[Start of Attachment]

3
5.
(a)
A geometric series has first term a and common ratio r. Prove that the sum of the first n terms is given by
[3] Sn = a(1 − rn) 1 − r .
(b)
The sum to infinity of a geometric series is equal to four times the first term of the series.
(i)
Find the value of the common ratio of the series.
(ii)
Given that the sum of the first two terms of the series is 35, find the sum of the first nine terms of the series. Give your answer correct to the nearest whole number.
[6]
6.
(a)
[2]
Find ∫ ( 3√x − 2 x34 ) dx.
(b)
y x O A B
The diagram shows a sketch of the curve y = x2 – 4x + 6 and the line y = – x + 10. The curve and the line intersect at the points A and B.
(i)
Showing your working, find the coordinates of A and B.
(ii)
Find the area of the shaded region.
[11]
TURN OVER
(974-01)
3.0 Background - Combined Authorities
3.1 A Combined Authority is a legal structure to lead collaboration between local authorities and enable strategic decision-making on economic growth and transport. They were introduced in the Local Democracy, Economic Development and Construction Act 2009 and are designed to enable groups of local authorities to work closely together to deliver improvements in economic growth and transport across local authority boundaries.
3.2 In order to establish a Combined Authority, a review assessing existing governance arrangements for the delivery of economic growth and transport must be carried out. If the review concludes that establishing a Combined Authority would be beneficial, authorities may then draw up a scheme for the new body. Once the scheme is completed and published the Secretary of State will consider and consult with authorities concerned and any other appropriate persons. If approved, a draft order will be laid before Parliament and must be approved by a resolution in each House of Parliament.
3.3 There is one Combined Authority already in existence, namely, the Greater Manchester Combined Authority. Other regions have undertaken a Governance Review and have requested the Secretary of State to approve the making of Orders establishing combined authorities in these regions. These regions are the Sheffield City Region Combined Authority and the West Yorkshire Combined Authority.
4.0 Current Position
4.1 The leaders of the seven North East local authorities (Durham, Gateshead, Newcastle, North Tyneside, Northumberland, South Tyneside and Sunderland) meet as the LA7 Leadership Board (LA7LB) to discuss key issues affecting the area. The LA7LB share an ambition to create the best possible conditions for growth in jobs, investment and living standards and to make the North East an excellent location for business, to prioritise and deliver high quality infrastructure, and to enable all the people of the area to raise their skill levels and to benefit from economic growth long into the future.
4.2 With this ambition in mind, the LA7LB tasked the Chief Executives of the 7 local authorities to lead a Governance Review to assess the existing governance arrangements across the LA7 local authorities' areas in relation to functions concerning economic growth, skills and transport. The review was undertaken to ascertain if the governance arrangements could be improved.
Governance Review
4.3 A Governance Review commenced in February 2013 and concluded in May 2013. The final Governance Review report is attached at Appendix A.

[End of Attachment]

▶ WHAT NEEDS TO BE DONE:
The full set of records above is to be printed again verbatim.

▶ RESPONSE TO THE TASK:
3
5.
(a)
A geometric series has first term a and common ratio r. Prove that the sum of the first n terms is given by
[3] Sn = a(1 − rn) 1 − r .
(b)
The sum to infinity of a geometric series is equal to four times the first term of the series.
(i)
Find the value of the common ratio of the series.
(ii)
Given that the sum of the first two terms of the series is 35, find the sum of the first nine terms of the series. Give your answer correct to the nearest whole number.
[6]
6.
(a)
[2]
Find ∫ ( 3√x − 2 x34 ) dx.
(b)
y x O A B
The diagram shows a sketch of the curve y = x2 – 4x + 6 and the line y = – x + 10. The curve and the line intersect at the points A and B.
(i)
Showing your working, find the coordinates of A and B.
(ii)
Find the area of the shaded region.
[11]
TURN OVER
(974-01)
3.0 Background - Combined Authorities
3.1 A Combined Authority is a legal structure to lead collaboration between local authorities and enable strategic decision-making on economic growth and transport. They were introduced in the Local Democracy, Economic Development and Construction Act 2009 and are designed to enable groups of local authorities to work closely together to deliver improvements in economic growth and transport across local authority boundaries.
3.2 In order to establish a Combined Authority, a review assessing existing governance arrangements for the delivery of economic growth and transport must be carried out. If the review concludes that establishing a Combined Authority would be beneficial, authorities may then draw up a scheme for the new body. Once the scheme is completed and published the Secretary of State will consider and consult with authorities concerned and any other appropriate persons. If approved, a draft order will be laid before Parliament and must be approved by a resolution in each House of Parliament.
3.3 There is one Combined Authority already in existence, namely, the Greater Manchester Combined Authority. Other regions have undertaken a Governance Review and have requested the Secretary of State to approve the making of Orders establishing combined authorities in these regions. These regions are the Sheffield City Region Combined Authority and the West Yorkshire Combined Authority.
4.0 Current Position
4.1 The leaders of the seven North East local authorities (Durham, Gateshead, Newcastle, North Tyneside, Northumberland, South Tyneside and Sunderland) meet as the LA7 Leadership Board (LA7LB) to discuss key issues affecting the area. The LA7LB share an ambition to create the best possible conditions for growth in jobs, investment and living standards and to make the North East an excellent location for business, to prioritise and deliver high quality infrastructure, and to enable all the people of the area to raise their skill levels and to benefit from economic growth long into the future.
4.2 With this ambition in mind, the LA7LB tasked the Chief Executives of the 7 local authorities to lead a Governance Review to assess the existing governance arrangements across the LA7 local authorities' areas in relation to functions concerning economic growth, skills and transport. The review was undertaken to ascertain if the governance arrangements could be improved.
Governance Review
4.3 A Governance Review commenced in February 2013 and concluded in May 2013. The final Governance Review report is attached at Appendix A.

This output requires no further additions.